*** Opening Record set ***

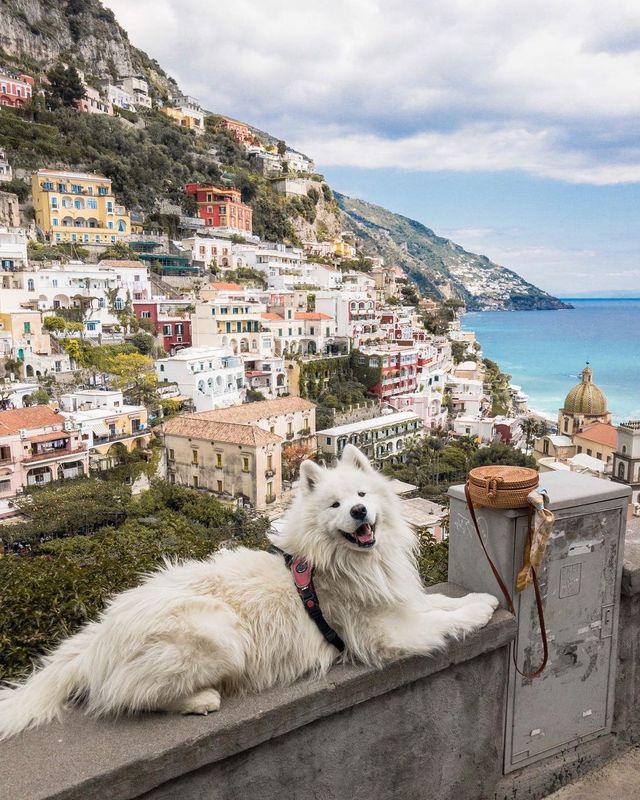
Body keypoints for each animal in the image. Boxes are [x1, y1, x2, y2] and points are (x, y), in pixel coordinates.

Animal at [0, 444, 498, 736]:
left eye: (362, 495)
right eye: (335, 505)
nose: (359, 512)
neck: (344, 563)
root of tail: (96, 642)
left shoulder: (399, 601)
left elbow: (437, 601)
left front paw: (480, 597)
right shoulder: (384, 632)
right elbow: (443, 621)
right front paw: (481, 612)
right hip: (216, 630)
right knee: (132, 697)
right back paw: (201, 699)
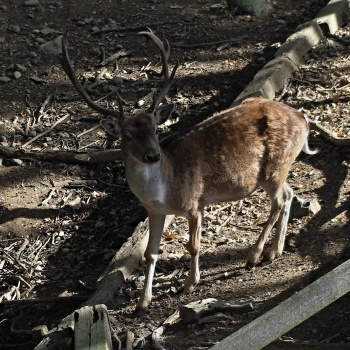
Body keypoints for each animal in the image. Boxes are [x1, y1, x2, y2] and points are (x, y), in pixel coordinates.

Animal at [59, 30, 318, 312]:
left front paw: (190, 283)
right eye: (127, 136)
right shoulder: (154, 211)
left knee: (279, 201)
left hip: (274, 168)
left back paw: (254, 255)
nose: (153, 155)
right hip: (277, 170)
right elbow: (150, 253)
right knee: (289, 194)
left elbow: (193, 245)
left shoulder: (196, 202)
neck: (165, 189)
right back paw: (275, 251)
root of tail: (304, 120)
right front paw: (143, 301)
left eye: (155, 129)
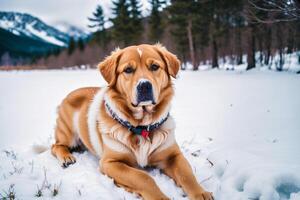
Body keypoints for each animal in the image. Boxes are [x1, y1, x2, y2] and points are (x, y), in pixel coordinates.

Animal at [51, 43, 212, 200]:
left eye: (154, 67)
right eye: (128, 69)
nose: (144, 85)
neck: (143, 126)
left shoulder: (173, 155)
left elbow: (187, 175)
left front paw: (201, 193)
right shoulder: (110, 162)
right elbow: (143, 177)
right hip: (68, 134)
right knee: (56, 146)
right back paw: (66, 157)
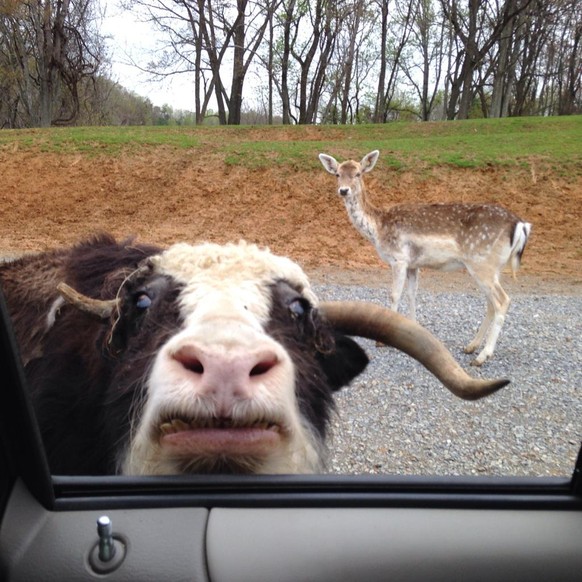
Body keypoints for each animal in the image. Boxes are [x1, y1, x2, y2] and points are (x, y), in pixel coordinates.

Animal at [320, 153, 532, 368]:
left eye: (358, 173)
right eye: (337, 174)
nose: (343, 190)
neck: (378, 229)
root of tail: (520, 225)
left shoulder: (398, 258)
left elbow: (394, 295)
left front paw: (381, 341)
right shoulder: (413, 264)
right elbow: (412, 294)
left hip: (482, 264)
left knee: (503, 300)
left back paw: (482, 356)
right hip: (491, 267)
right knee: (491, 303)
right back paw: (471, 346)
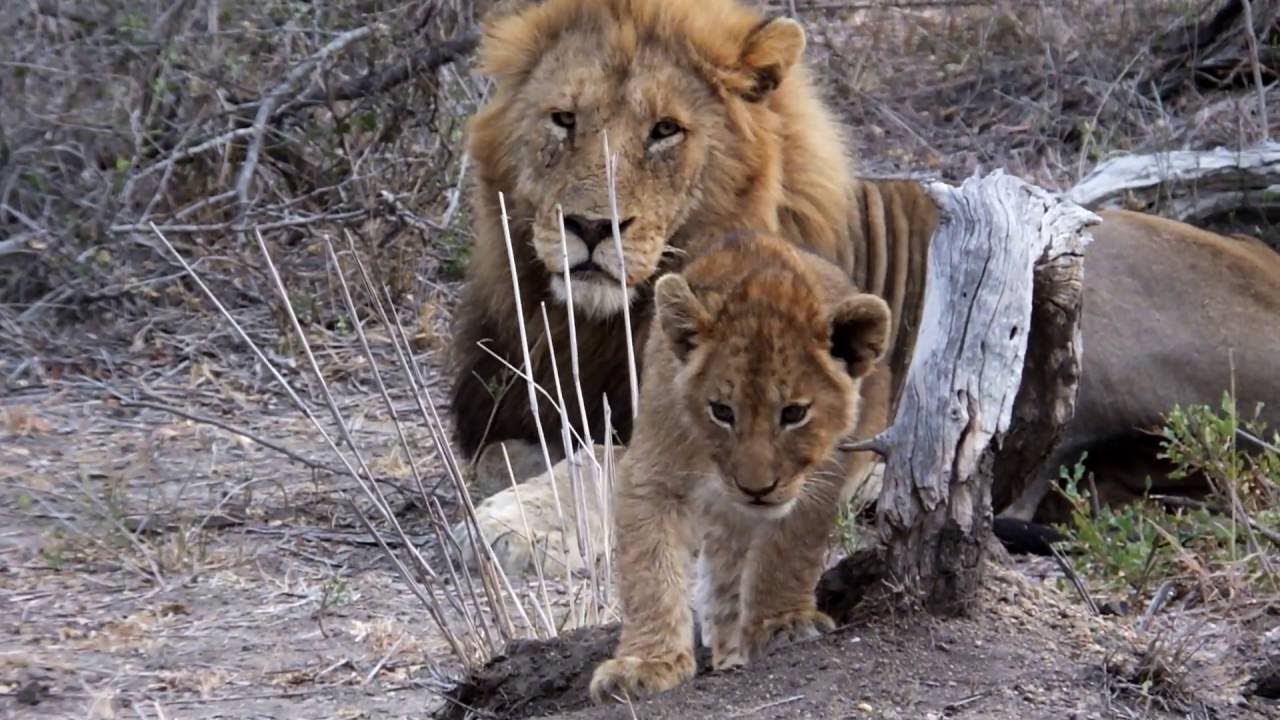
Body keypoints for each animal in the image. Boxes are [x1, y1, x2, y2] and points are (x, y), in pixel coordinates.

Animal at [587, 230, 892, 703]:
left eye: (794, 413)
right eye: (722, 411)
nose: (756, 489)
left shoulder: (819, 477)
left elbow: (788, 551)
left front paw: (781, 622)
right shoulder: (651, 472)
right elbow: (649, 571)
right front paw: (647, 663)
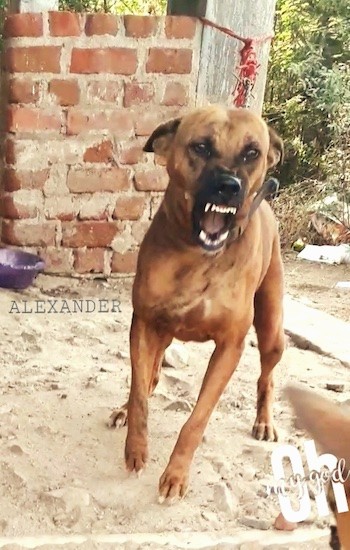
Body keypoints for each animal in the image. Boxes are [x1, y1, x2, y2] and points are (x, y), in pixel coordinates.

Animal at [110, 104, 286, 504]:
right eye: (201, 146)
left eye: (252, 152)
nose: (230, 187)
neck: (198, 256)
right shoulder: (144, 324)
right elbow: (139, 393)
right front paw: (135, 448)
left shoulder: (230, 346)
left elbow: (197, 419)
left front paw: (175, 475)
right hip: (161, 334)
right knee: (148, 377)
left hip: (272, 331)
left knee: (267, 376)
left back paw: (265, 421)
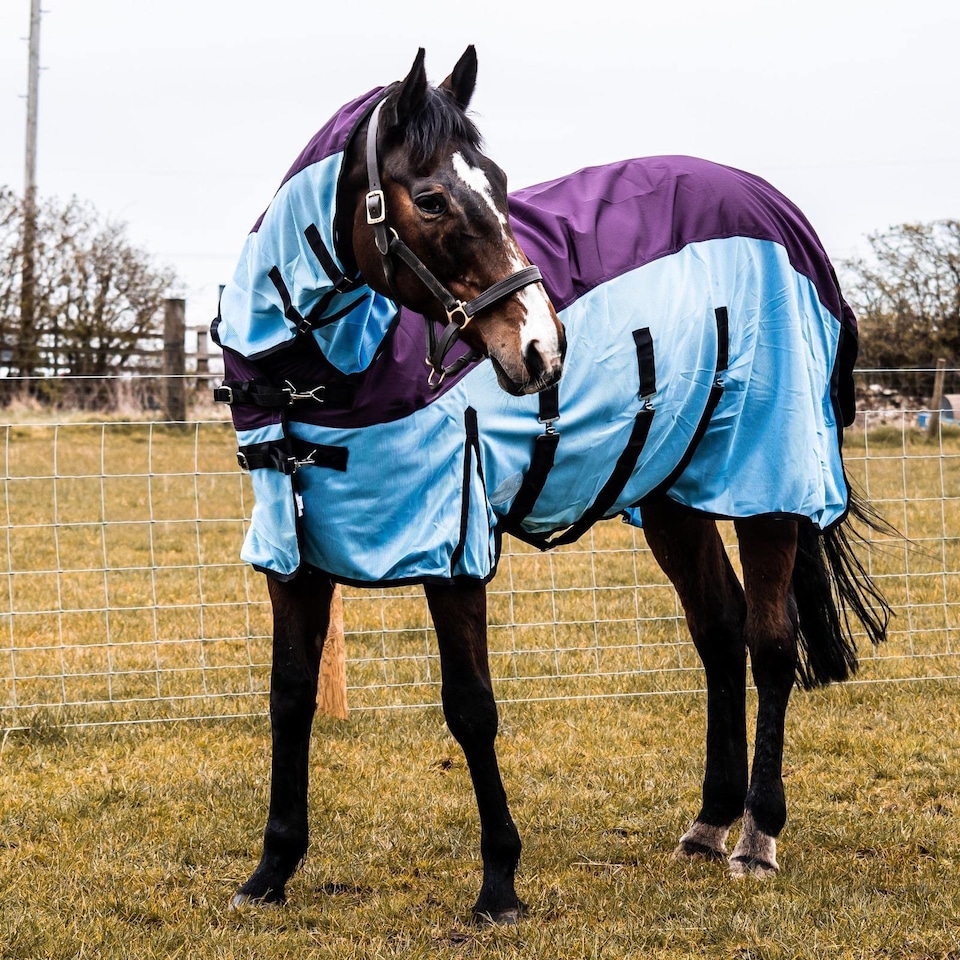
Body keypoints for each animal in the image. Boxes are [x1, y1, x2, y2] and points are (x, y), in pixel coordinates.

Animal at [212, 46, 892, 923]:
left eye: (502, 187)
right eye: (430, 198)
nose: (542, 348)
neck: (319, 379)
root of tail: (779, 213)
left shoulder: (453, 548)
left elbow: (471, 708)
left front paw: (499, 882)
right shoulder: (294, 556)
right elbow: (290, 697)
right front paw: (271, 870)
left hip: (770, 484)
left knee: (771, 644)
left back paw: (757, 838)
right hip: (672, 497)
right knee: (719, 632)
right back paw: (710, 822)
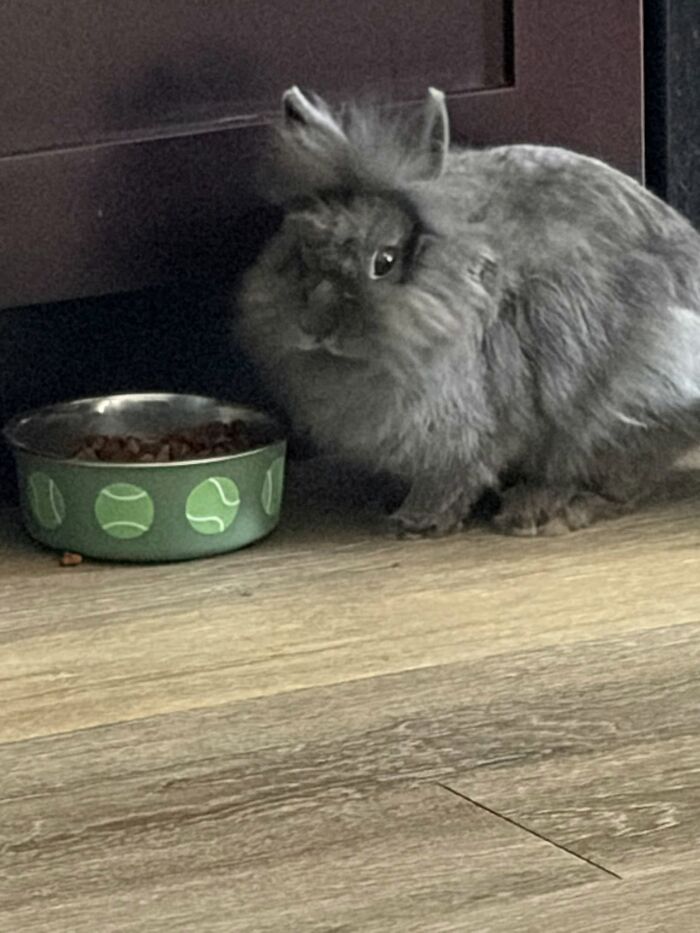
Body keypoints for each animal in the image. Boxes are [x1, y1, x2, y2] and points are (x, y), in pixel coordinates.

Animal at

*** Closing Record set ***

▶ [Your task]: With the pictures removed, write out exactly the lines from the line containing "left shoulder: (453, 548)" through the last line of the material above, both included.

▶ [Task output]:
left shoulder: (453, 548)
left elbow: (471, 708)
left front paw: (499, 882)
right shoulder: (294, 556)
right elbow: (290, 697)
right front paw: (271, 870)
left hip: (770, 484)
left knee: (771, 644)
left back paw: (757, 838)
right hip: (672, 497)
right knee: (719, 632)
right back paw: (710, 822)
Body keypoints for each animal in the image. Boxes are [x1, y1, x2, y2] and points are (x, y), in pixel coordinates.

Animal at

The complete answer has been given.